(Beginning of PROVIDED RECORDS)

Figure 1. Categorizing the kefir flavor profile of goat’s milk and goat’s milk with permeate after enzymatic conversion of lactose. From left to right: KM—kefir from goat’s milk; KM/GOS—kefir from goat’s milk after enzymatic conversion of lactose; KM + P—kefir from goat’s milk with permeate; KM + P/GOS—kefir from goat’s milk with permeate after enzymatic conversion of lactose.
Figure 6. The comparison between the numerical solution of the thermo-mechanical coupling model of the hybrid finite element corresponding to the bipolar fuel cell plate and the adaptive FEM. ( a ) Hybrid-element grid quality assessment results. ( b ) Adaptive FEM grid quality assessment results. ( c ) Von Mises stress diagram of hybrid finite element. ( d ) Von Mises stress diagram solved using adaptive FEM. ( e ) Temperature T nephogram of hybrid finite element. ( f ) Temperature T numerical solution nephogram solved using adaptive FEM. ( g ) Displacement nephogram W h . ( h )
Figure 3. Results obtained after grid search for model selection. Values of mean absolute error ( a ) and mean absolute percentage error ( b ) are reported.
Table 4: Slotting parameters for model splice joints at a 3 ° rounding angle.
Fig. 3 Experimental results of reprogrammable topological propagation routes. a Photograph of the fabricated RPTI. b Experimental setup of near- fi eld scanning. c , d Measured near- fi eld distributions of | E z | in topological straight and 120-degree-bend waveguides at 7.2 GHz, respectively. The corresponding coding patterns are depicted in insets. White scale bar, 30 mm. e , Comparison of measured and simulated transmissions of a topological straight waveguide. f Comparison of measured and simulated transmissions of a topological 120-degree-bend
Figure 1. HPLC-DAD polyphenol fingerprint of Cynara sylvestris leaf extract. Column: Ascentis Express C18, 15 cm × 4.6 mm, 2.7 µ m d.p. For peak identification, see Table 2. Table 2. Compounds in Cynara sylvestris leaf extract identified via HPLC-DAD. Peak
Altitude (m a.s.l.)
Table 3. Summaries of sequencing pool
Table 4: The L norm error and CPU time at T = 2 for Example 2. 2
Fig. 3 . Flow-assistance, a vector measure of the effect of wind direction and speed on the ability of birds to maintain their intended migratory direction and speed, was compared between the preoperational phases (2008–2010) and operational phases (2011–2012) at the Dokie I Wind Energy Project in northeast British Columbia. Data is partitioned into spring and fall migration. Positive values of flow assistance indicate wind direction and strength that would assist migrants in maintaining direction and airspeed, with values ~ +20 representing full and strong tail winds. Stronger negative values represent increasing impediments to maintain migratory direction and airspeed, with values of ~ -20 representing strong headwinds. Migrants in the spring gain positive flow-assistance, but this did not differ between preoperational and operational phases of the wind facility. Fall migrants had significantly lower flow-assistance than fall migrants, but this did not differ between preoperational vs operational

(End of PROVIDED RECORDS)

PROBLEM TO WORK ON:
Copy each line above that has the word "Table".

ANSWER BOX:
Table 4: Slotting parameters for model splice joints at a 3 ° rounding angle.
Figure 1. HPLC-DAD polyphenol fingerprint of Cynara sylvestris leaf extract. Column: Ascentis Express C18, 15 cm × 4.6 mm, 2.7 µ m d.p. For peak identification, see Table 2. Table 2. Compounds in Cynara sylvestris leaf extract identified via HPLC-DAD. Peak
Table 3. Summaries of sequencing pool
Table 4: The L norm error and CPU time at T = 2 for Example 2. 2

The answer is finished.